Last week's attacks on the Internet's backbone likely emanated from
computers in the United States and South Korea, FBI Director Robert
Mueller today said.
"The investigation is ongoing," Mueller said at an Internet security conference in Falls Church, Va. He did not offer more details on the investigation, nor did he outline the evidence investigators have gathered so far.
Last Monday, a distributed denial of service (DDOS) attack struck the 13 "root" servers that provide the primary road map for the Internet. A subsequent and possibly related attack targeted the "name" servers that house Internet domains like dot-com and dot-info.
East Asia is a major source of cyber crime and computer attacks, in part because of the relatively high number of broadband users in the region's countries. High-speed Internet service is essential to DDOS attacks, in which hackers use dozens -- and often hundreds -- of commandeered computers to overwhelm targeted networks with a flood of Internet traffic. South Korea boasts nearly as many broadband users (8 million) as the U.S. and has more broadband connections per capita than any other country.
"We've tracked a total of at least 80,000 zombie machines in South Korea that are trivially exploitable and usable for these kinds of attacks," said Johannes Ullrich, chief technology officer for the Internet Storm Center, which tracks the source and type of cyberattacks worldwide. "These are machines that have ready-made back doors that allow them to be used to target other networks."
According to several recent studies, only the United States surpasses South Korea as an origin of computer attacks.

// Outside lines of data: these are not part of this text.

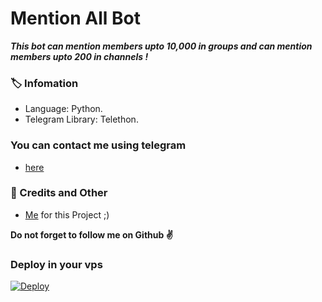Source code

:# Mention All Bot
_**This bot can mention members upto 10,000 in groups and can mention members upto 200 in channels !**_

### 🏷 Infomation
- Language: Python.
- Telegram Library: Telethon.

### You can contact me using telegram
-   [here](https://t.me/BEEZLEBUB_OF_HELL)

### 🎯 Credits and Other
- [Me](https://github.com/BEEZLEBUB99) for this Project ;)

**Do not forget to follow me on Github ✌️**
### Deploy in your vps
[![Deploy](https://www.herokucdn.com/deploy/button.svg)](https://heroku.com/deploy?template=https://github.com/Muhammedalthaf174/akeu-mentionbot)
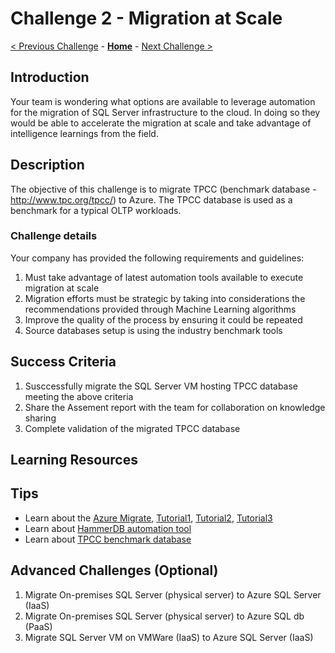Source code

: # Challenge 2 - Migration at Scale

[< Previous Challenge](./Challenge00.md) - **[Home](../../README.md)** - [Next Challenge >](./Challenge03.md)

## Introduction 

Your team is wondering what options are available to leverage automation for the migration of SQL Server infrastructure to the cloud. In doing so they would be able to accelerate the migration at scale and take advantage of intelligence learnings from the field. 

## Description

The objective of this challenge is to migrate TPCC (benchmark database - http://www.tpc.org/tpcc/) to Azure. The TPCC database is used as a benchmark for a typical OLTP workloads. 

### Challenge details 

Your company has provided the following requirements and guidelines:

1. Must take advantage of latest automation tools available to execute migration at scale
2. Migration efforts must be strategic by taking into considerations the recommendations provided through Machine 
   Learning algorithms
3. Improve the quality of the process by ensuring it could be repeated
4. Source databases setup is using the industry benchmark tools  


## Success Criteria

1. Susccessfully migrate the SQL Server VM hosting TPCC database meeting the above criteria
2. Share the Assement report with the team for collaboration on knowledge sharing
3. Complete validation of the migrated TPCC database


## Learning Resources

## Tips

* Learn about the [Azure Migrate](https://docs.microsoft.com/en-us/azure/migrate/), [Tutorial1](https://docs.microsoft.com/en-us/azure/migrate/tutorial-discover-physical), [Tutorial2](https://docs.microsoft.com/en-us/azure/migrate/tutorial-assess-physical), [Tutorial3](https://docs.microsoft.com/en-us/azure/migrate/tutorial-migrate-physical-virtual-machines)
* Learn about [HammerDB automation tool](https://www.hammerdb.com/) 
* Learn about [TPCC benchmark database](http://www.tpc.org/tpcc/) 


## Advanced Challenges (Optional)

1. Migrate On-premises SQL Server (physical server) to Azure SQL Server (IaaS)
2. Migrate On-premises SQL Server (physical server) to Azure SQL db (PaaS)
3. Migrate SQL Server VM on VMWare (IaaS) to Azure SQL Server (IaaS)


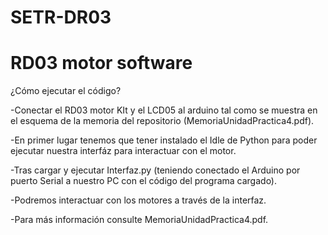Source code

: # SETR-DR03

# RD03 motor software

¿Cómo ejecutar el código?

-Conectar el RD03 motor KIt y el LCD05 al arduino tal como se muestra en el esquema de la memoria del repositorio (MemoriaUnidadPractica4.pdf). 

-En primer lugar tenemos que tener instalado el Idle de Python para poder ejecutar nuestra interfáz para interactuar con el motor.

-Tras cargar y ejecutar Interfaz.py (teniendo conectado el Arduino por puerto Serial a nuestro PC con el código del programa cargado).

-Podremos interactuar con los motores a través de la interfaz.

-Para más información consulte MemoriaUnidadPractica4.pdf.

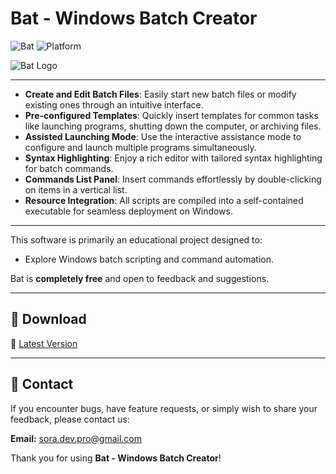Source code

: # Bat - Windows Batch Creator
![Bat](https://img.shields.io/badge/version-1.0-blue) ![Platform](https://img.shields.io/badge/platform-Windows-blue)

![Bat Logo](https://raw.githubusercontent.com/Sorabagu/bat/refs/heads/main/icon.ico?token=GHSAT0AAAAAAC4A4HDOKRIM4LQ736YEQYW2Z54N34Q)

---

- **Create and Edit Batch Files**: Easily start new batch files or modify existing ones through an intuitive interface.
- **Pre-configured Templates**: Quickly insert templates for common tasks like launching programs, shutting down the computer, or archiving files.
- **Assisted Launching Mode**: Use the interactive assistance mode to configure and launch multiple programs simultaneously.
- **Syntax Highlighting**: Enjoy a rich editor with tailored syntax highlighting for batch commands.
- **Commands List Panel**: Insert commands effortlessly by double-clicking on items in a vertical list.
- **Resource Integration**: All scripts are compiled into a self-contained executable for seamless deployment on Windows.

---

This software is primarily an educational project designed to:
- Explore Windows batch scripting and command automation.

Bat is **completely free** and open to feedback and suggestions.

---

## 🚀 Download

🔹 [Latest Version](https://github.com/SoraBagu/Bat/releases/latest/)

---

## 📧 Contact

If you encounter bugs, have feature requests, or simply wish to share your feedback, please contact us:

**Email:** [sora.dev.pro@gmail.com](mailto:sora.dev.pro@gmail.com)

Thank you for using **Bat - Windows Batch Creator**!
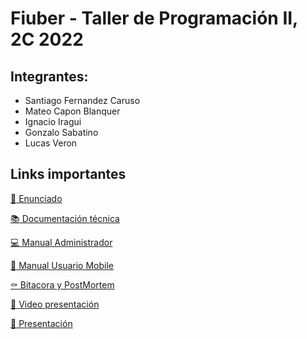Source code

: # Fiuber - Taller de Programación II, 2C 2022

## Integrantes:
 - Santiago Fernandez Caruso
 - Mateo Capon Blanquer
 - Ignacio Iragui
 - Gonzalo Sabatino
 - Lucas Veron



## Links importantes

[:art: Enunciado](https://taller-de-programacion-2.github.io/works/statement/2022/2/enunciado/)

[:books: Documentación técnica](https://taller-2-tyrions.github.io/fiuber-documentation-tecnica/)

[:computer: Manual Administrador](https://taller-2-tyrions.github.io/fiuber-manual-backoffice/)

[:iphone: Manual Usuario Mobile](https://taller-2-tyrions.github.io/fiuber-manual-aplicacion/)

[:coffin: Bitacora y PostMortem](https://taller-2-tyrions.github.io/documentacion-bitacora-postmortem)

[:movie_camera: Video presentación](https://www.youtube.com/watch?v=O95Aa7r8Yaw)

[:moyai: Presentación](https://drive.google.com/file/d/1wIhybrXjQpvrm9YjjtpKPWDdFxc_SSsS/view?usp=sharing)


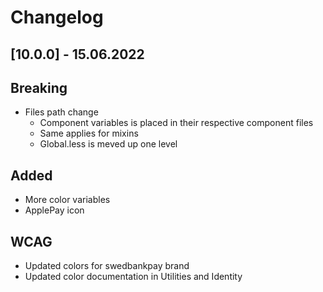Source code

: # Changelog

## [10.0.0] - 15.06.2022

## Breaking
-   Files path change
    -   Component variables is placed in their respective component files
    -   Same applies for mixins
    -   Global.less is meved up one level
## Added
-   More color variables
-   ApplePay icon
## WCAG
-   Updated colors for swedbankpay brand
-   Updated color documentation in Utilities and Identity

Such statistics don't necessarily prove the actual source of cyber attacks, since attackers frequently can mask their identities and locations.
But armed with the right technology, investigators can frequently identify the Web addresses of computers used to issue or direct the zombie computers to attack their target, said Alan Paller, research director for the SANS Institute, a nonprofit computer security research and training group.
"Investigators can often trace these attacks with the right kinds of tools," Paller said. "This kind of tracing can be hard to do during the attack, but can often yield results after the fact."
Mueller's remarks today came in a speech in which he encouraged private industry to cooperate with law enforcement in fighting cyber crime. He also discussed his agency's likely role in cyber security under a newly formed homeland security agency.